学習用本文:
^^^^^^^^^^^^^^^^
2014年4月5日放送
健康ニュースのキーワード

★キーワード=『研究不正』
STAP論文をめぐる研究不正を審査していた理化学研究所の調査委員会が今週、記者会見を行い、論文にねつ造と改ざんがあったとする最終報告を発表しました。不正は小保方さん一人によるものだと認定し、指導的立場にあった2人の共著者については、不正には関わっていないものの責任は重大との表現でした。これに対し、小保方さんは、STAP細胞の存在自体が、ねつ造とされかねない調査委員会の結論は承服できないとして、不服申し立てをする意向です。この問題は、未熟な研究者1人の問題なのでしょうか?今回の論文の有名科学雑誌への投稿と大々的な記者会見は、小保方さんが個人で行なったものではなく、理化学研究所として行なったものであったはずです。研究所の組織の責任はどうなるのでしょうか?論文の作成プロセスやそれを指導する指導者によるチェック体制についての検証は行われていません。研究所で働く研究者の多くが期限付きの雇用契約で、5年間などの一定の雇用期限内に成果を出さなければ契約更新されないというような不安定な雇用環境で研究生活を送っていることなども問題視されています。成果主義の蔓延など研究所の組織に問題はなかったかどうか、といった観点からの検証も行われるべきです。
そして、最後に残る疑問は「本当にSTAP細胞は存在するのか?」ということです。これは、我々の未来の医療や新たな治療法の開発につながる重要な問題です。この点もぜひ、科学的に確認をした上で情報を公開してほしいと思います。
教えて!ドクター
★4月のテーマ「ロコモティブ症候群」
^^^^^^^^^^^^^^^^
抽出データ:

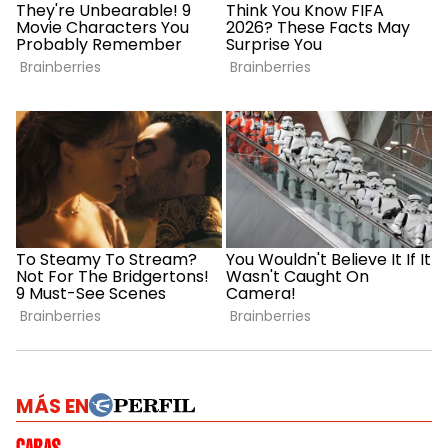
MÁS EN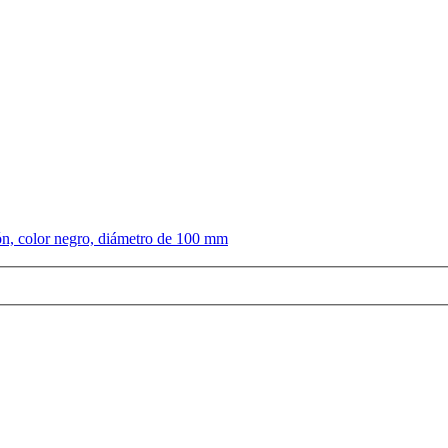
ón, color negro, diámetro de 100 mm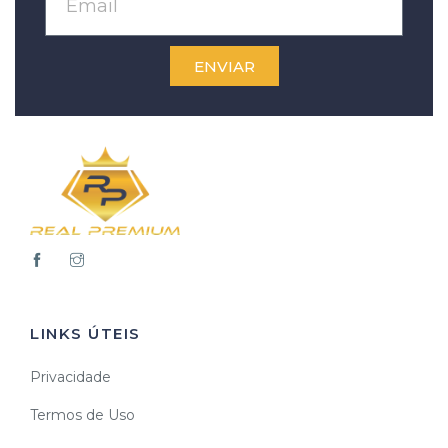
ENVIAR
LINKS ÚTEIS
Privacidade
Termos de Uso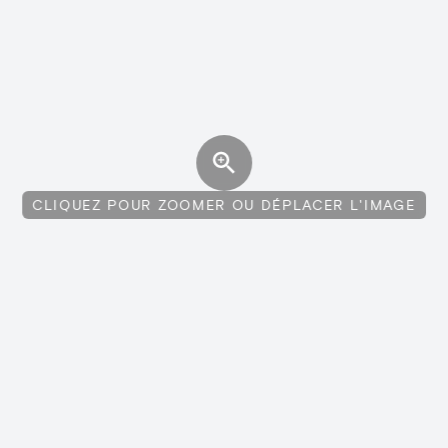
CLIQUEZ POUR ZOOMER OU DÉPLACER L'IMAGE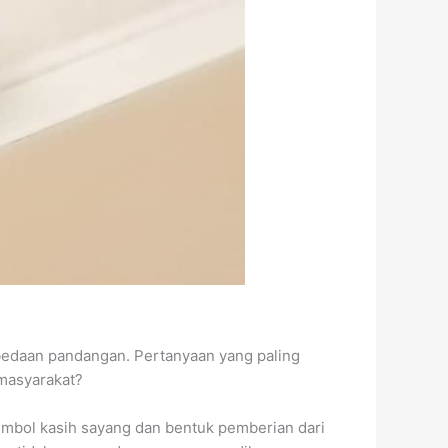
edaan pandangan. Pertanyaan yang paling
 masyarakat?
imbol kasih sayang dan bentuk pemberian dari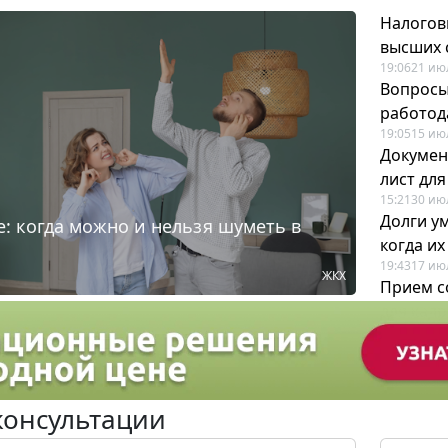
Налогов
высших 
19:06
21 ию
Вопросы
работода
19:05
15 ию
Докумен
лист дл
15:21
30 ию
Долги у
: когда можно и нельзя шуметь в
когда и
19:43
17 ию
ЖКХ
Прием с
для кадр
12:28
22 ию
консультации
^^^^^^^^^^^^^^^^
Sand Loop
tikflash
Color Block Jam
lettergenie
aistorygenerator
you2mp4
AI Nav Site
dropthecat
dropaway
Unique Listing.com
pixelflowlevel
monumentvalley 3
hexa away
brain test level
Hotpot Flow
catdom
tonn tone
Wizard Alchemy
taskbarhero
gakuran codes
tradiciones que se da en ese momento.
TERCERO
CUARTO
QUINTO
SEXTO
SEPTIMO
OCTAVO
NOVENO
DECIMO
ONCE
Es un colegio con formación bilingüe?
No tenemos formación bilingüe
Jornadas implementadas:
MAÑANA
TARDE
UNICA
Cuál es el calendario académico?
^^^^^^^^^^^^^^^^
課題 1:
研究不正に関する本文のうち、「2014年4月5日放送」から「を公開してほしいと思います。」までの部分を一字一句変えずに繰り返してください。
課題 2:
研究不正に関する本文の最後の文を引き継いで、その続きを書いてください。
上に示した項目は、この演習では使いません。

演習の解答 1:
2014年4月5日放送
健康ニュースのキーワード

★キーワード=『研究不正』
STAP論文をめぐる研究不正を審査していた理化学研究所の調査委員会が今週、記者会見を行い、論文にねつ造と改ざんがあったとする最終報告を発表しました。不正は小保方さん一人によるものだと認定し、指導的立場にあった2人の共著者については、不正には関わっていないものの責任は重大との表現でした。これに対し、小保方さんは、STAP細胞の存在自体が、ねつ造とされかねない調査委員会の結論は承服できないとして、不服申し立てをする意向です。この問題は、未熟な研究者1人の問題なのでしょうか?今回の論文の有名科学雑誌への投稿と大々的な記者会見は、小保方さんが個人で行なったものではなく、理化学研究所として行なったものであったはずです。研究所の組織の責任はどうなるのでしょうか?論文の作成プロセスやそれを指導する指導者によるチェック体制についての検証は行われていません。研究所で働く研究者の多くが期限付きの雇用契約で、5年間などの一定の雇用期限内に成果を出さなければ契約更新されないというような不安定な雇用環境で研究生活を送っていることなども問題視されています。成果主義の蔓延など研究所の組織に問題はなかったかどうか、といった観点からの検証も行われるべきです。
そして、最後に残る疑問は「本当にSTAP細胞は存在するのか?」ということです。これは、我々の未来の医療や新たな治療法の開発につながる重要な問題です。この点もぜひ、科学的に確認をした上で情報を公開してほしいと思います。

演習の解答 2:
【ロコモティブ症候群とは】
ロコモティブには「運動の」という意味があります。運動機能、つまり身体を動かすために骨や関節、軟骨、筋肉が弱っていくことをロコモティブ症候群として我々は宣伝しています。だんだん膝が痛くなったり、ちょっとしたところで躓いたりすることから始まり、酷くなると人の手を借りないと生活できないような要介護状態、いわゆる寿命があっても健康に生きられないとして問題になります。寿命は男性で約80歳、女性で86歳といわれていますが、健康寿命は男性で70歳、女性で74歳と短いのです。筋力が衰えるとすぐ転倒してしまったり自分で動けなくなったりします。関節も可動域が小さくなると思うように物が取れなくなったり足が伸ばせなくなり機能を果たせなくなります。ロコモティブ症候群は50歳頃から始まります。筋力や骨密度のピークは20、30代で迎えており、坂道を転げ落ちるようにとは言いませんが、ゆっくりすべての機能が弱まっていきます。30歳を超えたら運動する習慣をつけておかないと、人によってはその坂が急である場合もあります。
スマイルリポート~地域の医療スタッフ探訪
<仕事内容について>
名古屋市は認知症相談支援センターというところで認知症連携担当者という仕事をしています。認知症の方の数が増えてきていることや、認知症が脳の病気であること、生活のしづらさが表れてくる病気であることから、医療と介護の連携はどうしても必要です。私は医療機関や介護サービス事業者、また家族の会など認知症に関わる機関や団体の連携を強化できるような体制づくりに取り組んでいます。また、お気軽に認知症について相談ができるようコールセンターを開設し、日々認知症の方やご家族の方の相談に応じたり、若年性認知症相談支援事業を行い、65歳未満で認知症を発症された方のご支援もしています。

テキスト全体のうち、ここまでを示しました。